In any process of change, long-held biases among colleagues can slow down acceptance and adoption. Science knows why: When someone has a long-held belief, they are unlikely to accept information that contradicts that belief. We're all vulnerable to this.
For example, one nursing department routinely used the wrong disinfectant for a surgical procedure, and this was only discovered after many incorrect applications. When asked why they used it, they were confident that they were using the correct disinfectant because, “It’s what’s provided for us.” When the purchasing department was asked why they’d provided the (wrong) disinfectant, their response was, “That’s what the nurses request.”
This was a circular problem in which both parties were so sure of their correctness that neither perceived the possibility of a problem, much less that they had created it.
It’s difficult, but not impossible, to move people beyond their long-held biases. To do so, you must first know that a bias exists. Marching into the boardroom and declaring a brand-new process before knowing everyone’s bias is a sure-fire way to lose at the start. When an opportunity for change presents itself, first take the time to understand who within your organization needs to be on board for success. Then meet with each of these people one-on-one.
At first, don’t attempt to introduce a solution. Instead, take the time to understand each person’s perspective on the issue. Learn what a “personal win” would be for that individual, and when you’re ready to bring your solution, make sure you’ve addressed each person’s bias and personal win within your presentation.
One helpful framework common in healthcare is SBAR: Situation, Background, Assessment, Recommendation.
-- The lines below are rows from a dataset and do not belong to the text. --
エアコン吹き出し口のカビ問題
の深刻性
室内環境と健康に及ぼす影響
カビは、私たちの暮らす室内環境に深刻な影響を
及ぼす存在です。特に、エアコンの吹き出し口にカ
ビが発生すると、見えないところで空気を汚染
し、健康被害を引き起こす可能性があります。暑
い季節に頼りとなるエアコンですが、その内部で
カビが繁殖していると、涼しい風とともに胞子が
Using SBAR is a simple and standardized way to present an idea and your proposed solution. Here’s an example:
Situation: Patients are complaining about wait times in the emergency department.
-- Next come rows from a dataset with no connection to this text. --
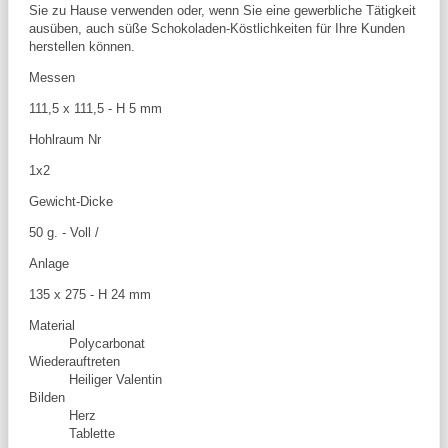
Sie zu Hause verwenden oder, wenn Sie eine gewerbliche Tätigkeit
ausüben, auch süße Schokoladen-Köstlichkeiten für Ihre Kunden
herstellen können.
Messen
111,5 x 111,5 - H 5 mm
Hohlraum Nr
1x2
Gewicht-Dicke
50 g. - Voll /
Anlage
135 x 275 - H 24 mm
Material
Polycarbonat
Wiederauftreten
Heiliger Valentin
Bilden
Herz
Tablette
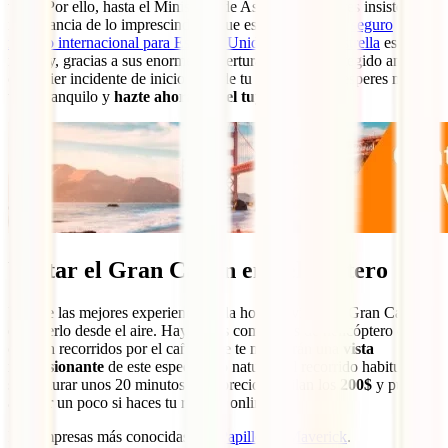
viaje. Por ello, hasta el Ministerio de Asuntos Exteriores insiste en la
importancia de lo imprescindible que es contar con un
seguro
médico internacional para Estados Unidos
. El
IATI Estrella
es el
mejor y, gracias a sus enormes coberturas, estarás protegido ante
cualquier incidente de inicio a fin de tu aventura. No esperes más,
viaja tranquilo y
hazte ahora con el tuyo
:
Visitar el Gran Cañón en helicóptero
Una de las mejores experiencias a la hora de visitar el Gran Cañón
es hacerlo desde el aire. Hay varias compañías de helicóptero que
ofrecen recorridos por el cañón que te mostrarán una
vista
impresionante
de este espectáculo natural. El recorrido habitual
suele durar unos 20 minutos. Los precios oscilan los
200$
y puedes
ahorrar un poco si haces tu reserva online.
Las empresas más conocidas son
Papillon
y
Maverick
.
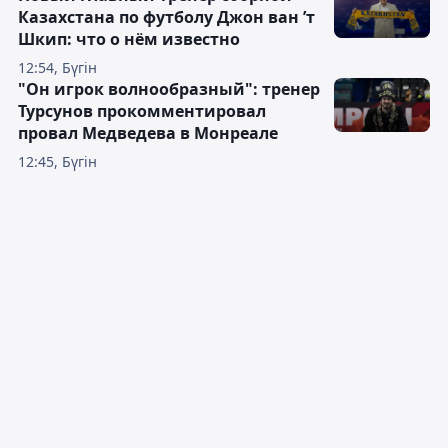
Казахстана по футболу Джон ван ’т
Шкип: что о нём известно
12:54, Бүгін
"Он игрок волнообразный": тренер
Турсунов прокомментировал
провал Медведева в Монреале
12:45, Бүгін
Background: The emergency department is temporarily understaffed while two new physicians are being hired.
Assessment: Wait times are indeed up by 10-20 minutes at peak traffic hours of 9 p.m. to midnight.
Recommendation: Train the ED reception staff to set realistic expectations with patients about wait times. Have staff round in the waiting room every 15 minutes to remind patients of their importance and update them about admittance timing.